In addition to just eating a plump one with a bowl of hot rice to improve digestion and settle your stomach, there are four basic condiment staples made with dried salt-preserved Japanese apricots (umeboshi). If you were ahead of the game and pickled your umeboshi this time last year, now is the time to reap the benefits of your labor. Prepared traditionally taking more time than work, umeboshi could really be the poster child for the slow food movement. These four offshoot preparations of umeboshi are no exception to this time intensity.

Yukari is made with the red shiso leaves used to flavor and imbue color to the umeboshi. Bainiku, umebishio and ume miso are created with the plump meat of well-pickled umeboshi.

Even if you didn’t get around to doing your own last year there are very good umeboshi available for purchase. Some of the best I have found sit on the shelves of local shizen shokuhin-ya (natural food stores). Apricots pickled naturally are free of chemical preservatives and food colorings and have a smooth yet sharp tartness missing in excessively processed umeboshi. Commercial bainiku is available as well and may be used in making ume miso.


Yukari stands as a true byproduct of pickling. Rather than buying readily available commercially premade yukari, dry the shiso leaves from this year’s umeboshi and enjoy the true umeboshi flavor without waiting until next season.

1) When your ume are ready to dry in the umeboshi-making process (see The Japan Times, June 3, 2001), air the shiso leaves on a separate screen until very dry. Mid-afternoon sun is best.

2) In a suribachi (mortar), with a surikogi (pestle) grind the dry leaves into a very fine powder. Grinding leaves still warm from sun-drying results in the most flavorful yukari.

3) Sieve through a course sieve, and store the fine powder and the rougher yukari separately. The fine powder may be used in hot tea and when making sweets (wagashi), and the course, finished yukari tastes great on hot rice.
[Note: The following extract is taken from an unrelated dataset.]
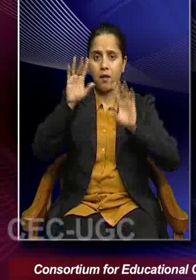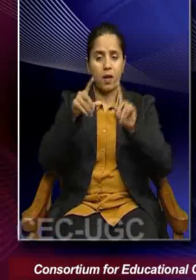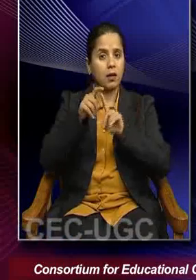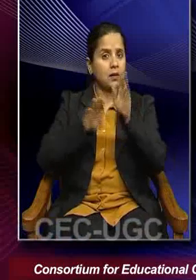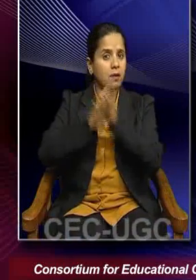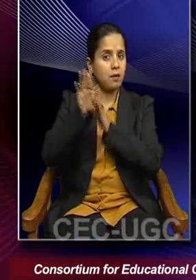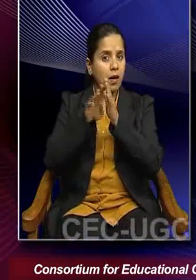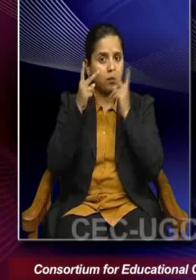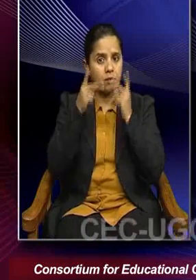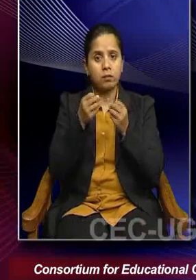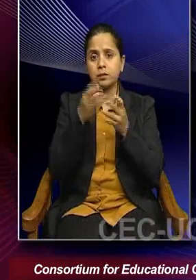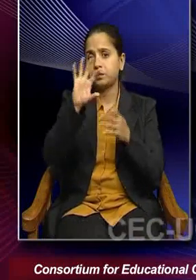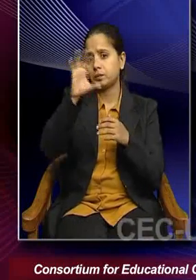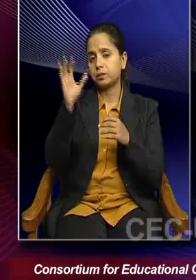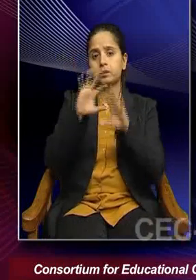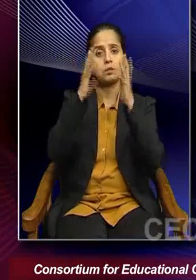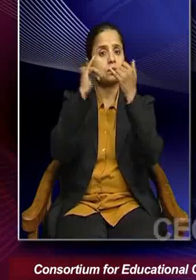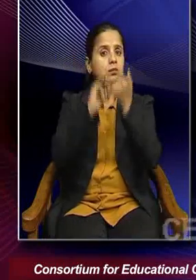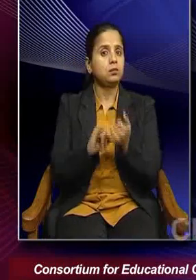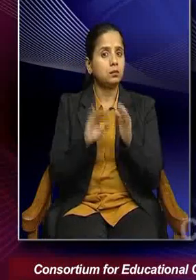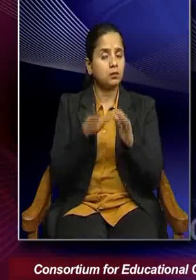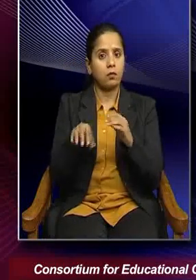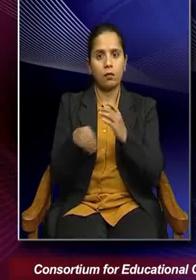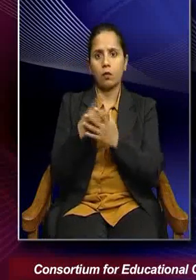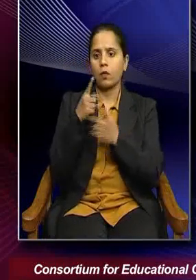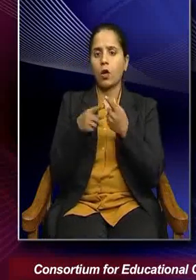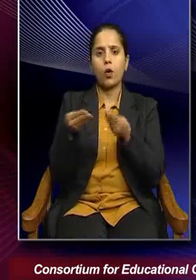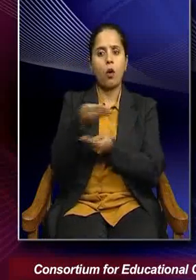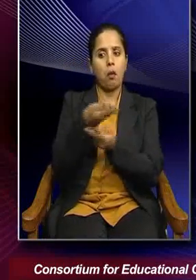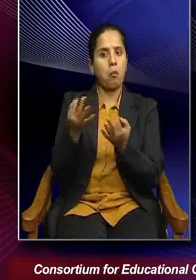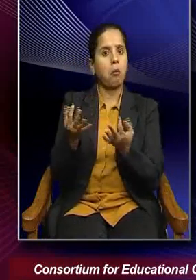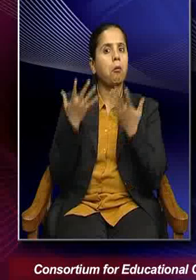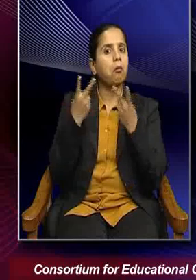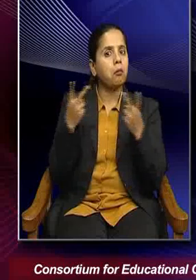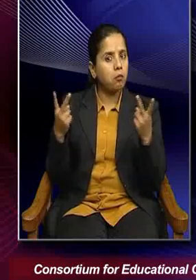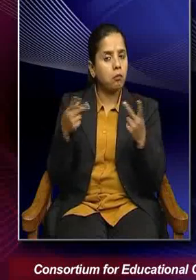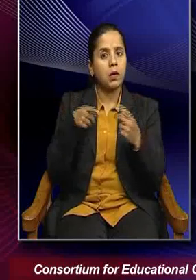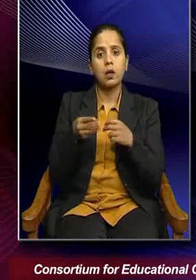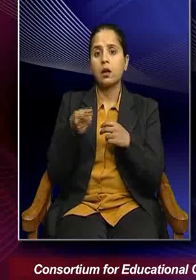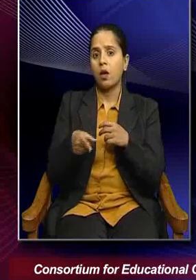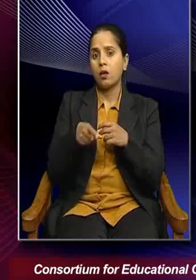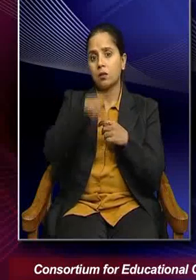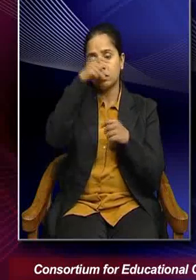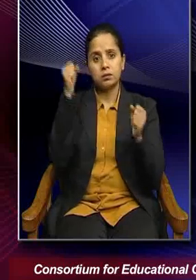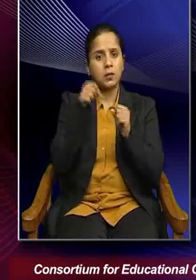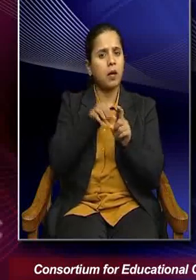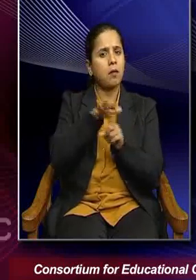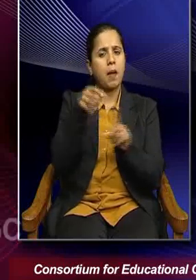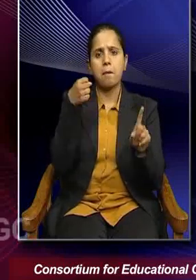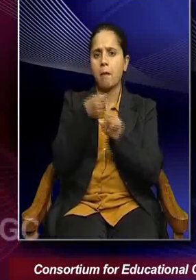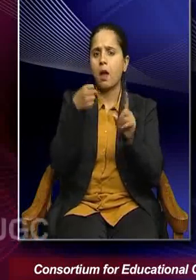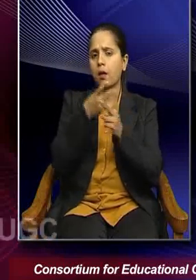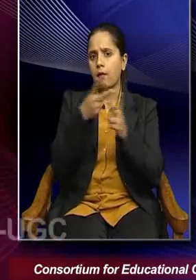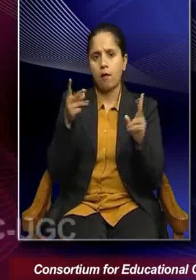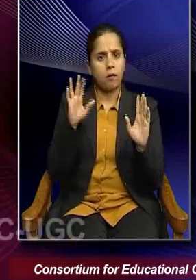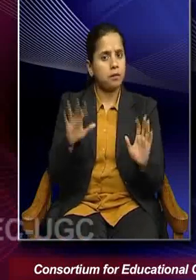wise, know, there are a lot of countries in global south, which are emerging economies. And climate is actually impacting everyone in different ways,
Bai is the other reading for the Chinese character “ume.” Niku means flesh or meat. Bainiku refers specifically to the meaty flesh of umeboshi. Easily made and set aside, bainiku may be used in many cooking preparations, including simmered dishes and cold salads. Add just a bit of freshly grated wasabi and a dollop of wasabi-bainiku is a flavorful complement to hot rice gruel (o-kayu).

1) Carefully remove pits from the umeboshi. With a heavy knife chop the flesh, including the skins, into a fine mash.

2) Push the mash through a fine sieve (uragoshi) to achieve a smooth paste. In a sealed jar this paste will keep almost indefinitely.


Umebishio is the preparation out of the four that is falling out of use. It comes close to what in the West is referred to as “plum sauce.” It is made by cooking sugar, about 60 percent of the weight of the umeboshi, into umeboshi that have had the salt soaked out of them and been pushed through a strainer. Cut with hot water and you can use it as the liquid to make a sweet o-kayu. It may also be used as a sauce for desserts, added to curries and employed when making pork dishes, especially pork saute.

1) With a fine needle poke many small holes in the skins of 30 umeboshi.

2) To remove the saltiness from the umeboshi, soak, covered in water, for 2-3 days, refreshing the water 2-3 times each day. Strain out the water. The final umeboshi should have little trace of salt.

3) Push through a fine sieve to achieve smooth loose paste, free from pits.

4) Put the paste in a heavy-bottomed pot, add sugar (60 percent weight of the umeboshi, for 30 umeboshi about 2 cups) and bring close to a boil on medium-high heat. Reduce heat and simmer until the umebishio thickens. The umebishio should coat well the backside of a spoon.

5) Remove from heat. Cool. Refrigerated, will keep indefinitely.

Ume miso

A sweet miso used in dressed salads and with cooked fish, ume miso may also be spread on rice balls (onigiri) before grilling. As a dip for raw vegetables, such as cucumbers, ume miso is also delicious. Saikyo-style miso is the sweetest white miso generally available. Most white miso will substitute.

1 tablespoon bainiku
100 grams Saikyo miso
4 tablespoons sugar
3 tablespoon sake
90 cc dashi

1) In a heavy-bottom pot combine well miso and sugar. When combined, add sake and dashi and mix well.

2) Cook over a medium-high flame until mixture bubbles, reduce heat and simmer for several minutes until very smooth.

3) Remove from heat and slowly stir in bainiku.

4) Return to heat and bring once again to simmer, extinguish heat and cool. Store in refrigerator; keeps very well.